La  “religiosidad popular” nos recuerda que la comunión no es un sentimiento sino un estado de vida. En este sentido, la “religiosidad popular” nos pone ante las siguientes interrogantes: ¿Qué calidad tiene nuestra vida eclesial, más allá de la participación del ciclo litúrgico? ¿En qué gestos y prácticas concretas se traduce nuestra vida comunitaria? ¿Vivimos realmente nuestra pertenencia a la Iglesia como la participación activa en una comunidad?

La denominación “religiosidad popular” son las formas y manifestaciones tradicionales, propias de cada pueblo, que encierran la riqueza del misterio cristiano: religiosidad respetada, aunque debe alimentarse y purificarse.

El concilio Vaticano II habló de respetar en su justa medida las formas de “religiosidad popular”. No podemos convertir la “religiosidad popular” en una forma pagana de vivir la fe que se queda anclada en “algo” (ritos, procesiones, formas etc.) y no en “Alguien”.

Tras la “religiosidad popular” hay valores que hay que salvaguardar.
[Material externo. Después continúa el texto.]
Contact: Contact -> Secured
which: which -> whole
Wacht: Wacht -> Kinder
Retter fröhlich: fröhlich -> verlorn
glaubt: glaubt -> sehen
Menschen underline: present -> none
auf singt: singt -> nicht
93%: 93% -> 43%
Tal es la convivencia, la solidaridad, el compartir, la hospitalidad, el sentido intuido pero no clarificado de trascendencia. Se trata de discernir, descubrir y valorar lo que hay de positivo. Hay que partir de él para iniciar una auténtica evangelización. Es decir, no se trata tanto de eliminar como de encauzar y purificar.

¿Cómo evangelizar la “religiosidad popular”? Esta pregunta resulta tan curiosa como inútil, y que podríamos cambiarla por otra más importante y comprometida: ¿Cómo queremos que sea el futuro? Si ha de ser evangelizador, trabajemos ya por la evangelización. Aceptemos los medios pastorales de los que disponemos y hagamos de ellos un “espacio de esperanza”. Entre esos medios, contamos con la “religiosidad popular”, en la que, entre otros muchos valores, hay una genuina expresión de fe cristiana.

Por una parte, crece el número de los que se confiesan indiferentes en materia religiosa. Por otra, aumenta la participación de esas mismas personas en acontecimientos religiosos. Las asociaciones relacionadas con la “religiosidad popular” viven un pujante momento, no solo por el aumento del número de hermanos, cofrades, sino de interés por el conocimiento, la formación, el acercamiento a lo que significa esta peculiar manera de vivir la fe. Un fenómeno para estudiar: los templos vacíos y la celebraciones religiosas populares multitudinarias.

Lo religioso llega a los ámbitos más distintos, crea interés y es fuerza de convocatoria y de participación social del pueblo, que expresa su fe en un lenguaje total de palabras, gestos, música, imágenes, costumbres, vestidos... Se comparte la alegría de la fiesta religiosa y se toma nuevo aliento para vivir con mayor fidelidad la vida cristiana. Es obligado decir que, para que produzcan tan buenos frutos, es necesaria una adecuada acción pastoral y catequética. De ahí que será oportuno tener en cuenta que el pasado no ahogue el presente y el presente no quite esperanza al futuro.